**Requirement**
Write out the passage from the post on the F1 score below, word for word, starting at "May 15, 2021" and ending at "defined as below.".
Top of Excerpt provided
On Optimal Threshold for Maximizing F1 Score

May 15, 2021 | 9 min read | 4,465 views

This post attempts to take a deeper look at the F1 score — a popular metric for classification tasks. Based on a paper written by Lipton et al. in 2014 [1], I introduce some interesting properties of F1 with proofs. For instance, if the classifier outputs calibrated scores, the optimal threshold for maximizing F1 is half the optimal F1 score. After that, I confirm the claimed property through experiments, giving visualizations that may help better understand the original paper.

Recap: Definitions

Before diving into the main part, let’s recap some definitions quickly. A confusion matrix represents the counts of true positives, false positives, false negatives, and true negatives.

	Actual Positive	Actual Negative
Predicted Positive	TP	FP
Predicted Negative	FN	TN

Precision and recall are defined as below.

\begin{aligned} \mathrm{Precision} &= \frac{\mathrm{TP}}{\mathrm{TP} + \mathrm{FP}}\\ \mathrm{Recall} &= \frac{\mathrm{TP}}{\mathrm{TP} + \mathrm{FN}} \end{aligned}

F1 score is the harmonic mean of precision and recall:

\begin{aligned} \mathrm{F1} &= 2\frac{\mathrm{Precision} \cdot \mathrm{Recall}}{\mathrm{Precision} + \mathrm{Recall}}\\ & = \frac{2 \mathrm{TP}}{2 \mathrm{TP} + \mathrm{FP} + \mathrm{FN}}. \end{aligned}

If you want to consider recall $\beta$ times more important than precision, you could use a generalized version:

\begin{aligned} F_{\beta} &= (1+\beta^2)\frac{\mathrm{Precision} \cdot \mathrm{Recall}}{\beta^2 \mathrm{Precision} + \mathrm{Recall}}\\ &= \frac{(1+\beta^2)\mathrm{TP}}{(1+\beta^2)\mathrm{TP} + \mathrm{FP}+ \beta^2\mathrm{FN}}, \end{aligned}

which we don’t discuss in this post.
Bottom of Excerpt provided
Top of Source data
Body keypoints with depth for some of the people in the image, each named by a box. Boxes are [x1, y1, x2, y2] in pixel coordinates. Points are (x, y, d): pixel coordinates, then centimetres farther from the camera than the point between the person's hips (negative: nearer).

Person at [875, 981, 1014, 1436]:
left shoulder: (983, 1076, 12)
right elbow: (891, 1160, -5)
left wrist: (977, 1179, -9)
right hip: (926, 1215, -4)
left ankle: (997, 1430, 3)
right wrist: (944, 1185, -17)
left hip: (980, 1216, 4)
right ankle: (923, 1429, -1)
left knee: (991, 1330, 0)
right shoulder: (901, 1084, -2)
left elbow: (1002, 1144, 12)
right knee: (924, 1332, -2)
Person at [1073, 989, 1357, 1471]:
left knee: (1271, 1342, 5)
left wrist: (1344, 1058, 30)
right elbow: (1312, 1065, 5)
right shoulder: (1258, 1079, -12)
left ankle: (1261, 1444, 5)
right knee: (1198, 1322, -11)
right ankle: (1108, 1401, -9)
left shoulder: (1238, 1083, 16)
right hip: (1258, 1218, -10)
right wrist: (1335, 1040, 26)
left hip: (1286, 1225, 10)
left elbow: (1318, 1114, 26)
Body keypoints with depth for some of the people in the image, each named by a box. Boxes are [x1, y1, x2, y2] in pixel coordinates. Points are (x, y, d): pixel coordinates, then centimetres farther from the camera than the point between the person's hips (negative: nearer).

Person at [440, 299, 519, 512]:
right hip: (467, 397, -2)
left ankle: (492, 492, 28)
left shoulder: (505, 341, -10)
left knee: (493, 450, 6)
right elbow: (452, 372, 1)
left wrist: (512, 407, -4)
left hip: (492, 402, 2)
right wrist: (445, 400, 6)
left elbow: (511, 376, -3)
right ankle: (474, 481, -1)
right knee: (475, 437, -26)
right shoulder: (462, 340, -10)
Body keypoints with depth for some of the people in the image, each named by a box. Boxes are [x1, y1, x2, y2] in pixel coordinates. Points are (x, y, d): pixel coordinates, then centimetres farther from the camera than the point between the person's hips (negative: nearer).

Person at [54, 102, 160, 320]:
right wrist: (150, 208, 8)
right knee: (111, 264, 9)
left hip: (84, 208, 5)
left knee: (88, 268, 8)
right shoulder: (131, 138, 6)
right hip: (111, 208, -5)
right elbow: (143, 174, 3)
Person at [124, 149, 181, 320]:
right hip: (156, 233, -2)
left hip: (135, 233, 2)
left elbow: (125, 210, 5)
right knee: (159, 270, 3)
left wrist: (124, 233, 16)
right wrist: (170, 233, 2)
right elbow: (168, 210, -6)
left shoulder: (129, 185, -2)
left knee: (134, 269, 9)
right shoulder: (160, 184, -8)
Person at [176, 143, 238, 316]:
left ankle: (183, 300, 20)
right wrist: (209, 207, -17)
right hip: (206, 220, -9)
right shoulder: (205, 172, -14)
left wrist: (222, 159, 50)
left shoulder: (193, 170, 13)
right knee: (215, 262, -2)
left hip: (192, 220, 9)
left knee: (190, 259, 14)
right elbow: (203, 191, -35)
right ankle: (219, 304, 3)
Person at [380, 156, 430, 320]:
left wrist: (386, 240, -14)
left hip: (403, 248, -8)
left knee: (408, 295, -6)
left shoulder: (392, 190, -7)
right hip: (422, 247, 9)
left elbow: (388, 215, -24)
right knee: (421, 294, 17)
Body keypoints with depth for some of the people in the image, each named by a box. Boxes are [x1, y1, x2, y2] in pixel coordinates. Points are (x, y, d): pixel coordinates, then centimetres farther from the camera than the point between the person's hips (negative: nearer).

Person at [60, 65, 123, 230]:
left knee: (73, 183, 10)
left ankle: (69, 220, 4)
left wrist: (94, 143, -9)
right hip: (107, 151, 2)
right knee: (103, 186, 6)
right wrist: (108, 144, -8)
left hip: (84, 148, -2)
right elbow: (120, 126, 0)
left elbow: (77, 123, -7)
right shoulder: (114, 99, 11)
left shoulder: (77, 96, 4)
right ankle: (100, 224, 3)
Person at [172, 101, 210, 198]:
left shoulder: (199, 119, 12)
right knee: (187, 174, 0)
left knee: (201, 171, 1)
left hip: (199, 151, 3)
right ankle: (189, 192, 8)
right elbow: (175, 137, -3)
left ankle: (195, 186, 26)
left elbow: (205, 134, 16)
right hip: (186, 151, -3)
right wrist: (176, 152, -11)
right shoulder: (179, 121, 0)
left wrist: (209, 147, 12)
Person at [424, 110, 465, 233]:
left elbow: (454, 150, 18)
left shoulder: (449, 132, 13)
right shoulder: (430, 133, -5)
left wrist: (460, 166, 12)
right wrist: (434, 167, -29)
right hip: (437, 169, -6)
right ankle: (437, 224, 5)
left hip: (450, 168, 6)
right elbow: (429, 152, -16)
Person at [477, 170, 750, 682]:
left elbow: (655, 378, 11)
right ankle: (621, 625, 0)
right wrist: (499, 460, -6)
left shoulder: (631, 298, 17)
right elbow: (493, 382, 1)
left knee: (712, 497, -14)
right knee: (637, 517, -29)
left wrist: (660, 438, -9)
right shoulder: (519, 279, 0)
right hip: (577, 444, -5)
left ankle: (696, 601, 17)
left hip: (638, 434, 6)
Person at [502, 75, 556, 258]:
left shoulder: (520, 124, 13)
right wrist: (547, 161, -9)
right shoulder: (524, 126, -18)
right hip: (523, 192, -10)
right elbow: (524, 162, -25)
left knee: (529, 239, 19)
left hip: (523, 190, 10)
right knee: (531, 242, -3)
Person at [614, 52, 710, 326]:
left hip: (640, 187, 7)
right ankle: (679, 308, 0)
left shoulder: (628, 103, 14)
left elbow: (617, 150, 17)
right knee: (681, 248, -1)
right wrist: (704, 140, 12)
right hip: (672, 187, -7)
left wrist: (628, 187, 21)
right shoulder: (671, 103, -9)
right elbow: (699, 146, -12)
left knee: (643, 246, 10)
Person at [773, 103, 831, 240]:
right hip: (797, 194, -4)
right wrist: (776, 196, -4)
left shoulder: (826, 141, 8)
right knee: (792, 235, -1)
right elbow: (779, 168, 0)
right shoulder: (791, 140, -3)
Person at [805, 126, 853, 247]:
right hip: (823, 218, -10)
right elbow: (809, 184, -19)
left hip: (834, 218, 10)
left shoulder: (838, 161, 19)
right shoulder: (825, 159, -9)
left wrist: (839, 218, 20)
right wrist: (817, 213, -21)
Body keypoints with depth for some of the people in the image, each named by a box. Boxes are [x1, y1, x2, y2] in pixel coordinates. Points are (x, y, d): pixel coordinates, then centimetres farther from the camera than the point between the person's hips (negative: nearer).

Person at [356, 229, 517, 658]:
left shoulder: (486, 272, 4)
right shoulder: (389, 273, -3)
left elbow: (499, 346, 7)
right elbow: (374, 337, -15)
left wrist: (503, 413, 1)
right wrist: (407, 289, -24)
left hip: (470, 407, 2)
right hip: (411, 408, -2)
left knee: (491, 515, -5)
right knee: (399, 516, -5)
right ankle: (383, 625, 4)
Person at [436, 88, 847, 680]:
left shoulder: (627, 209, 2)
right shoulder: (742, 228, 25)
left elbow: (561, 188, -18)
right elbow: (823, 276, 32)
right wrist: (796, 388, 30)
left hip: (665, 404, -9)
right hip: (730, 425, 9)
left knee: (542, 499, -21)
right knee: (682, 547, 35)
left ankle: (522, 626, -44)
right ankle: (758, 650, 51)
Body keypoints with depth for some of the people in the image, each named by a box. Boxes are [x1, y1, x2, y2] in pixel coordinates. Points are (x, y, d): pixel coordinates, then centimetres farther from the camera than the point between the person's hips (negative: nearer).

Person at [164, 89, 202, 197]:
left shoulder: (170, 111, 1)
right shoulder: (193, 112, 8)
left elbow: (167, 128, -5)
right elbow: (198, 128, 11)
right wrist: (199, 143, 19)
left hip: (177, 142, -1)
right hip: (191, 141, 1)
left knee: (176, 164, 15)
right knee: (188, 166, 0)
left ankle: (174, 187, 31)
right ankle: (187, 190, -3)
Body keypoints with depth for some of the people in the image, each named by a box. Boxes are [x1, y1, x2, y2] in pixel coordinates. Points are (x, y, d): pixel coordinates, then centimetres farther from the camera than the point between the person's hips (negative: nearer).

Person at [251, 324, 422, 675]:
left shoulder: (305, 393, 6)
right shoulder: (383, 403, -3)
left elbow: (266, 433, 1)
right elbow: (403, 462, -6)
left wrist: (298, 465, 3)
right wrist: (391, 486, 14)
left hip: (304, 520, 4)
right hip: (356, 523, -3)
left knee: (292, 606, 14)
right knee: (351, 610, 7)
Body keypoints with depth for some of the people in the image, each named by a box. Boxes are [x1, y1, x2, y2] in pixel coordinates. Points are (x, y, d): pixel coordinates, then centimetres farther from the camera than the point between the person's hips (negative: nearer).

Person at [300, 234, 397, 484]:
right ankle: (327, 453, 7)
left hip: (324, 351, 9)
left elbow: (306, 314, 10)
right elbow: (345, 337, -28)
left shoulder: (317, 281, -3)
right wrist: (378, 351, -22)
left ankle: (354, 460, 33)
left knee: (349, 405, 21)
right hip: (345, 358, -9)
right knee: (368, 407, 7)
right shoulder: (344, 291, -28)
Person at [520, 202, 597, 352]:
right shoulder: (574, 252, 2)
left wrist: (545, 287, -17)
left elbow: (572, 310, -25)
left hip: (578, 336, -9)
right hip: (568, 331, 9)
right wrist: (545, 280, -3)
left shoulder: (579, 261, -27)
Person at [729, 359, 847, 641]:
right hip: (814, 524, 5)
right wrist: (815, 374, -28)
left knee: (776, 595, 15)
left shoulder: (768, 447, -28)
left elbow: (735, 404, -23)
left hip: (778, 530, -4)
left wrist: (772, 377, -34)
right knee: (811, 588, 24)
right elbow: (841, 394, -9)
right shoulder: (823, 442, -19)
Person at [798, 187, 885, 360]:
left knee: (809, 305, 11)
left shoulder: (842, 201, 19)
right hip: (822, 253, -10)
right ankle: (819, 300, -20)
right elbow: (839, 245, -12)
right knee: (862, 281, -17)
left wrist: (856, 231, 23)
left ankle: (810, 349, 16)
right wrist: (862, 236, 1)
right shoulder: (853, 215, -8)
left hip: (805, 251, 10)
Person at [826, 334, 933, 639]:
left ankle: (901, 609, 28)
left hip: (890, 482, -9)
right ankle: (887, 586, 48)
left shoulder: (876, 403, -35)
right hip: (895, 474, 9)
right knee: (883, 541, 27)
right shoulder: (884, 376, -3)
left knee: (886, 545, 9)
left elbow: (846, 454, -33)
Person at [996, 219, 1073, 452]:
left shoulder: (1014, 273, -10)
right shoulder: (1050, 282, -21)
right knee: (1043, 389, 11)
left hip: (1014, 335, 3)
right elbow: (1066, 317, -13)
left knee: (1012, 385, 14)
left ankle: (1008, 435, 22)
Bottom of Source data
**The completed task**
May 15, 2021 | 9 min read | 4,465 views

This post attempts to take a deeper look at the F1 score — a popular metric for classification tasks. Based on a paper written by Lipton et al. in 2014 [1], I introduce some interesting properties of F1 with proofs. For instance, if the classifier outputs calibrated scores, the optimal threshold for maximizing F1 is half the optimal F1 score. After that, I confirm the claimed property through experiments, giving visualizations that may help better understand the original paper.

Recap: Definitions

Before diving into the main part, let’s recap some definitions quickly. A confusion matrix represents the counts of true positives, false positives, false negatives, and true negatives.

	Actual Positive	Actual Negative
Predicted Positive	TP	FP
Predicted Negative	FN	TN

Precision and recall are defined as below.